ARM has unveiled its next-generation CPU and GPU designs, alongside the introduction of the Lumex compute subsystem (CSS), a turnkey solution designed for 3nm semiconductor nodes. This new offering aims to streamline chipset development for ARM’s partners, allowing them to focus on CPU and GPU cluster differentiation. While ARM will not be directly selling chips, Lumex provides production-ready implementations compatible with multiple foundries.
The Lumex CSS emphasizes customization, with the C1-DSU enabling CPU configurations from 1 to 14 cores, incorporating up to three core types selected from C1-Ultra, C1-Premium, C1-Pro, and C1-Nano options. The Mali-G1 GPU offers scalability from 1 to 24 shaders.
ARM highlights the System Interconnect L1 within Lumex, which houses a system-level cache (SLC) and achieves a 71% reduction in leakage compared to standard RAM, leading to lower idle power consumption. The Memory Management Unit L1 facilitates secure and cost-efficient virtualization, allowing multiple operating systems to run simultaneously on a single device.
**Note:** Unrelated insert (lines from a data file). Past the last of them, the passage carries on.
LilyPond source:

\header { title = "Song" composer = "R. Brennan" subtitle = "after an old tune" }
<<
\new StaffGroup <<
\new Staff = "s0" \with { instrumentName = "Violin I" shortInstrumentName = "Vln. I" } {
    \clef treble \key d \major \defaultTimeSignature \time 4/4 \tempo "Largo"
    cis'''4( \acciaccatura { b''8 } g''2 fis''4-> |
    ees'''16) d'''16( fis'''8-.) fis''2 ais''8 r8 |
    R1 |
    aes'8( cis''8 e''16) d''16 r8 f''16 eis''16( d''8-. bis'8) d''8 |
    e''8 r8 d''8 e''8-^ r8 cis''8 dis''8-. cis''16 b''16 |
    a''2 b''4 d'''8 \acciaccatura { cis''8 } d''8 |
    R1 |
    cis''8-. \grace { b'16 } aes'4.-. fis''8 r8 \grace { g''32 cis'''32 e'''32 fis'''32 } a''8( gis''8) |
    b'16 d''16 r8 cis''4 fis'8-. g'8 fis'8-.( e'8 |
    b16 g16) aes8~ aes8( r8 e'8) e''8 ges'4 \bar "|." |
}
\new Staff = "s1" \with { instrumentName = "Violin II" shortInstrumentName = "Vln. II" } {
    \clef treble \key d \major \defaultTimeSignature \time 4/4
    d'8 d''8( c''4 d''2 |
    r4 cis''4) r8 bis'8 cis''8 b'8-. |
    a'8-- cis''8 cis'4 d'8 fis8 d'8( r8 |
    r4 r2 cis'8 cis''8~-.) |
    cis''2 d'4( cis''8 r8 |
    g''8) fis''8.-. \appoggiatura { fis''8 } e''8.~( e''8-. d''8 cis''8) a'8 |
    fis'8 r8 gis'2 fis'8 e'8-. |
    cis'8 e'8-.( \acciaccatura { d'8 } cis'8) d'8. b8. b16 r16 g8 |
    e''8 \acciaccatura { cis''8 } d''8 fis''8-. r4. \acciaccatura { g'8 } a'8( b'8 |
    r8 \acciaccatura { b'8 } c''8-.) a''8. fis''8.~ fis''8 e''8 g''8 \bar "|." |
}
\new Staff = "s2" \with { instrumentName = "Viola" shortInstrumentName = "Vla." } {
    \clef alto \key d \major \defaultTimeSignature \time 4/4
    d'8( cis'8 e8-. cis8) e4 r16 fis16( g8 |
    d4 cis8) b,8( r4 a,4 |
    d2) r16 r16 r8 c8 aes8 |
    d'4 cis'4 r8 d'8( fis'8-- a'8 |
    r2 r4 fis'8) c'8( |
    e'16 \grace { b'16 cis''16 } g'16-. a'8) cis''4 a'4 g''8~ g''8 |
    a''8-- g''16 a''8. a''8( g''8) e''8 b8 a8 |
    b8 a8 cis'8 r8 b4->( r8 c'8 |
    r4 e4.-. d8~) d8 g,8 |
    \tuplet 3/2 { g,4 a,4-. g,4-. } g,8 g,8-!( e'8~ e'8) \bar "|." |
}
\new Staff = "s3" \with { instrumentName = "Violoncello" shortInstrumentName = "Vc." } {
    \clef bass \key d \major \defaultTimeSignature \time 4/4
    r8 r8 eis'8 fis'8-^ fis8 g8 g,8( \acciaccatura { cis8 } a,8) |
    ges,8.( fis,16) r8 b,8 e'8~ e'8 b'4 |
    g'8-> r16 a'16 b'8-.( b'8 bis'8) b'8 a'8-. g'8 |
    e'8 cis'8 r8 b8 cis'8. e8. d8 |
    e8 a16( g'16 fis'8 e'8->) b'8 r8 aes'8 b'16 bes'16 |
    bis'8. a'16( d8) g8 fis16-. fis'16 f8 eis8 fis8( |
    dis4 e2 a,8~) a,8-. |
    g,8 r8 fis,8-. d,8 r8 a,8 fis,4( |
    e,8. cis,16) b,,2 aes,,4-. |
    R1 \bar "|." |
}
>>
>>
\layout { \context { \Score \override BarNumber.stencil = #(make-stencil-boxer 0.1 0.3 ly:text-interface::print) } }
According to ARM, a C1 CPU compute cluster delivers an average of 30% higher performance across six industry benchmarks. Gaming and video streaming experience approximately 15% faster performance, while workloads such as video playback, web browsing, and social media exhibit around 12% greater efficiency compared to ARM’s prior designs.
The high-end C1-Ultra CPU provides double-digit instructions-per-cycle (IPC) improvements over the Cortex-X925. The Mali-G1 Ultra GPU is reported to be 20% faster in rasterization and twice as fast in ray-tracing tasks compared to the Immortalis-G925.
The new Scalable Matrix Extension 2 (SME2) enhances on-device AI performance. The new CPUs are up to 5x faster and up to 3x more efficient than earlier designs, while the G1 GPU achieves a 20% performance increase in inference compared to the previous generation.